# Need the Best Bike Fitter



## ganginwood (Dec 4, 2006)

My wife has been grappling with her position and fit on the bike. She's a strong rider (B+ stregnth wise) but has been struggling with neck pain, feet pain...and other minor inconveniences. 

Now she has a new bike with an integrated seat post. She wants to have a professional fit, dial in her position, and be comfortable/efficient in the saddle. What's the hype with Retul and or can you make any recommendations for a fitter in Pennsylvania. I'm in NEPA so we're willing to travel to have this done so southern Maryland, New York, etc...are all possibilities. 

As far as Retul,I like the idea of measuring a dynamic position rather than stagnant, but I just want to make sure this will cover her bases and provide what she needs.


----------



## mortman (Jan 22, 2004)

*Dave Greenfield at Elite Bicycles*

In the course of dialing in my road bikes, purchasing a tri bike, etc., I have had several fitting from various fitters in the Maryland area. Most of them I thought were average to sucked. One of them I liked in terms of the approach and technique, but ultimately the fit did not prove comfortable. 

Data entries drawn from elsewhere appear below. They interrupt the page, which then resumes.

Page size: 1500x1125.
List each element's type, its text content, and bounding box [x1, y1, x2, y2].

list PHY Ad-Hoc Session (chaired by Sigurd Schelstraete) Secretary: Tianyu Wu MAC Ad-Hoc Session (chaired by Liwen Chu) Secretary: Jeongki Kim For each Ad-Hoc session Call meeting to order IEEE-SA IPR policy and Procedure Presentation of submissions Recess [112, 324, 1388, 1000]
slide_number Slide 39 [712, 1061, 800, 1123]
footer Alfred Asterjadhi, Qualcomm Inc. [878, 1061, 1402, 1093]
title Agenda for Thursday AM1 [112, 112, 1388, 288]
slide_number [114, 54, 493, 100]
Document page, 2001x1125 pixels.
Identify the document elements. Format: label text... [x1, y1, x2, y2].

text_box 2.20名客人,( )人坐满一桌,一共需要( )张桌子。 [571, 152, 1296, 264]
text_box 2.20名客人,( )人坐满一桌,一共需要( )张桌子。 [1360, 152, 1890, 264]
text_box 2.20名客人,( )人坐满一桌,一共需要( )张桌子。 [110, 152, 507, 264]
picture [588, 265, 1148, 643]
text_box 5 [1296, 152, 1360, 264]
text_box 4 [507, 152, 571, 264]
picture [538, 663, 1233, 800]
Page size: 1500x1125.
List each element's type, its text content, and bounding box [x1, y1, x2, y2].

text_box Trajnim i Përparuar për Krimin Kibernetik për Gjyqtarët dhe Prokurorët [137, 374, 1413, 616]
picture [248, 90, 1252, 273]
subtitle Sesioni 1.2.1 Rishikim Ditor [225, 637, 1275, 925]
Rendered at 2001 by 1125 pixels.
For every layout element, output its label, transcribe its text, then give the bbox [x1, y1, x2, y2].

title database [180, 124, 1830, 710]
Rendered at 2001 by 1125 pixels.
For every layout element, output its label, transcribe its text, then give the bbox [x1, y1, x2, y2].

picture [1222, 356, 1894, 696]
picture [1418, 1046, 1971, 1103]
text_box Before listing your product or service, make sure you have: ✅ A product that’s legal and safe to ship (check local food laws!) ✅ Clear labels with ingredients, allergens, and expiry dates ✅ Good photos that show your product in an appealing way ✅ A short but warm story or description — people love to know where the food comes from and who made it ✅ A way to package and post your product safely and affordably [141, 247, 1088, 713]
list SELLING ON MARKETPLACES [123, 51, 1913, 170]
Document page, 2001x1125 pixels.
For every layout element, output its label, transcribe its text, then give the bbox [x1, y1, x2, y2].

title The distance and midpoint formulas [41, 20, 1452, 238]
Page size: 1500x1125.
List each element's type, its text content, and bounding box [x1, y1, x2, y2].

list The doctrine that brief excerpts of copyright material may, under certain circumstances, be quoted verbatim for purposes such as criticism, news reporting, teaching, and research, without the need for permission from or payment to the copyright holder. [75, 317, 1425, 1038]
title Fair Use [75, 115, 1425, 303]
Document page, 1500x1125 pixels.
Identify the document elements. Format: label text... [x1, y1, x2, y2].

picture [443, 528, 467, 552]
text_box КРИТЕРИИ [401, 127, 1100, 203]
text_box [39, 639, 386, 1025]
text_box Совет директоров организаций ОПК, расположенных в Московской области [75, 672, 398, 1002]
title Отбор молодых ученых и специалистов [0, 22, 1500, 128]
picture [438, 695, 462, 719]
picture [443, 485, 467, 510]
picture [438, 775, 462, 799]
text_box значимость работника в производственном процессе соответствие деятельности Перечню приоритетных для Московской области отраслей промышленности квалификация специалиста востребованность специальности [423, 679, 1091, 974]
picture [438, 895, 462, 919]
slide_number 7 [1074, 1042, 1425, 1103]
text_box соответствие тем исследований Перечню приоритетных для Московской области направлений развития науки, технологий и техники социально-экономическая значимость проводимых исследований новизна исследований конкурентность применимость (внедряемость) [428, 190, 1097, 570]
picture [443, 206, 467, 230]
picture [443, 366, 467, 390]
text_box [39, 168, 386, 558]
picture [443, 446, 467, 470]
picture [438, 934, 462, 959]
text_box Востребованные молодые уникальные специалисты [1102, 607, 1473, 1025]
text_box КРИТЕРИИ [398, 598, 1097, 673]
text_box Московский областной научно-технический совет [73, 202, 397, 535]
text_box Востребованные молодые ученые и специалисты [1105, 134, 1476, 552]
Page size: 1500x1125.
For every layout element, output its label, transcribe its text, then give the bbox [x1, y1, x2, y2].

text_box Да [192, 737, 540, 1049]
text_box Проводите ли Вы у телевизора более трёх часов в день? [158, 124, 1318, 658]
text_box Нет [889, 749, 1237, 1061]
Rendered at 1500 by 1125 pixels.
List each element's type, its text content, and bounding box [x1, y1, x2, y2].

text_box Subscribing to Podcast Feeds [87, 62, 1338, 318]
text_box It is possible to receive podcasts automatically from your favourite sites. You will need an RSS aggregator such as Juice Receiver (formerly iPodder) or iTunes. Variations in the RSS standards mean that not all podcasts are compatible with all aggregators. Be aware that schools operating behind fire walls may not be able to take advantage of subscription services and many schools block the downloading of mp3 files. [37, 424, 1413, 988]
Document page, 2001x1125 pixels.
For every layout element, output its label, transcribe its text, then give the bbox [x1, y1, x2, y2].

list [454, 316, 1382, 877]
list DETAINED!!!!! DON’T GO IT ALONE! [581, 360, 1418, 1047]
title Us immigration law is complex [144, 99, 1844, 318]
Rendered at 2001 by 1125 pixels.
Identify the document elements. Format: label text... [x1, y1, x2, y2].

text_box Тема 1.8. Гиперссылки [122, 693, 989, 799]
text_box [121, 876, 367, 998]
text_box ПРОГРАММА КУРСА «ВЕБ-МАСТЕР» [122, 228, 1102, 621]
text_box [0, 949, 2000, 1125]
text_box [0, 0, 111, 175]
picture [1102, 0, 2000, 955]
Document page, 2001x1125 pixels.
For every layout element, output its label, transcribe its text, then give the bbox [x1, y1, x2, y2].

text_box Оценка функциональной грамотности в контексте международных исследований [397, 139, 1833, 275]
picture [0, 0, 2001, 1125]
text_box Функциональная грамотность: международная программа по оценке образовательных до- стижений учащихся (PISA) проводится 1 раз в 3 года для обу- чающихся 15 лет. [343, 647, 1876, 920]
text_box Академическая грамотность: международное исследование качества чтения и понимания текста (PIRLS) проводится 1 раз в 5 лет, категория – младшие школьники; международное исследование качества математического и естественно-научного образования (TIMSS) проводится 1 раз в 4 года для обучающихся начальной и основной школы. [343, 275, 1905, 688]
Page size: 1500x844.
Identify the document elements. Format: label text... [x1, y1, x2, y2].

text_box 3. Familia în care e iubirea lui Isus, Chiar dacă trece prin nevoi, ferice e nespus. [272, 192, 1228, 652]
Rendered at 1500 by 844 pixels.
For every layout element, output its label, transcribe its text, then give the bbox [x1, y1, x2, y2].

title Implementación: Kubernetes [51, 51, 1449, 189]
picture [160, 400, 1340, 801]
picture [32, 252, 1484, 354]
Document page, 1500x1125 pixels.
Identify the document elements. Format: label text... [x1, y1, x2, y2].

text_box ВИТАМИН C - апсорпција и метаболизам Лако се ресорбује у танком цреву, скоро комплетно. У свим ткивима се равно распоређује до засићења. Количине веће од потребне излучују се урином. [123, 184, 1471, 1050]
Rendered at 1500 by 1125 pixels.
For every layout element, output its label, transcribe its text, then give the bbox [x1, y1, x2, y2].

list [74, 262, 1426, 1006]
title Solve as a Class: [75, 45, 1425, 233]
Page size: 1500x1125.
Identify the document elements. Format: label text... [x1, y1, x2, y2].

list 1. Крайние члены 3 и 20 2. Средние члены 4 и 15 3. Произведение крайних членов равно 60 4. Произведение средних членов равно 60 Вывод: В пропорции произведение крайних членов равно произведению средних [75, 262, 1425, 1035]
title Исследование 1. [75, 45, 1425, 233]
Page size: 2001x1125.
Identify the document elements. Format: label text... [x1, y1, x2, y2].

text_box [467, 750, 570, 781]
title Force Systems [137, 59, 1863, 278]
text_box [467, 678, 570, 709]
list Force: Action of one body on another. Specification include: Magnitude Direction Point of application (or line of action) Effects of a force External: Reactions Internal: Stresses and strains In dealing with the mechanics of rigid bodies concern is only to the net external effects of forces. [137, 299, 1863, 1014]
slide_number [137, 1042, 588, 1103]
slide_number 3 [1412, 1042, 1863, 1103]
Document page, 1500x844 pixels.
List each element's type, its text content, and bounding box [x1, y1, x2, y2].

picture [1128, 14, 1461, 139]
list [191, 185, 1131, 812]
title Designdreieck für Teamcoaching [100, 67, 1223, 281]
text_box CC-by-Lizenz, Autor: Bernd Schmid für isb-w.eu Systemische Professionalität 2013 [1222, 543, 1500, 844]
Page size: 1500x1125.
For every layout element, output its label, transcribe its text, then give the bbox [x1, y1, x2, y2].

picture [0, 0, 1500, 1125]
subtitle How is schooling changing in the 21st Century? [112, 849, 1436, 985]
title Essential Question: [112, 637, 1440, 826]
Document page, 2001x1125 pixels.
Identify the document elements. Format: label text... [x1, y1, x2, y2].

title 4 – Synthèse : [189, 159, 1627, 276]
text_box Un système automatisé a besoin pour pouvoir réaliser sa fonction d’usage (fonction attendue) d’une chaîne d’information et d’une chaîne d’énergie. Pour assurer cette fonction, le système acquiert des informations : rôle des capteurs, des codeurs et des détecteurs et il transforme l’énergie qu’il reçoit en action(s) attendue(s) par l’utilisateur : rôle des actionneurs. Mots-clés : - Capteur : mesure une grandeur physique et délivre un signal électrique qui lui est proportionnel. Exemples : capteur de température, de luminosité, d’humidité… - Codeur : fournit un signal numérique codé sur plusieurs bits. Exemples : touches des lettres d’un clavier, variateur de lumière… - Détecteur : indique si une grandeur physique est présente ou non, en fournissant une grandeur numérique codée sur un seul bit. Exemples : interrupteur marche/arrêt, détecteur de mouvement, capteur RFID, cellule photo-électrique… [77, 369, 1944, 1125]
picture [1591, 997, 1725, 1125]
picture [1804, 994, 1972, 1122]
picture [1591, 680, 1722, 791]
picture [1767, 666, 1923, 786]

That was until I purchased a tri bike from Elite. Dave initially fit me on my road bike, which he lowered the saddle and bars, moved my saddle forward, and adjusted my cleats. I had never been so comfortable in my life. A couple months later my tri bike arrives, we go through the fitting, and same result. I never thought I would enjoy a tri bike because I didn't think it would be comfortable. Thousands of miles and an Ironman later, I couldn't be happier. Dave even fit my second road bike, at no additional charge.

They are located in Philadelphia, and I would highly recommend him for a top-notch fitting.

Mark


----------



## ganginwood (Dec 4, 2006)

funny, that's who i just spoke to. they sounded pretty good. it was like 480 for thefit but if he's that good, i'll drop the coin.


----------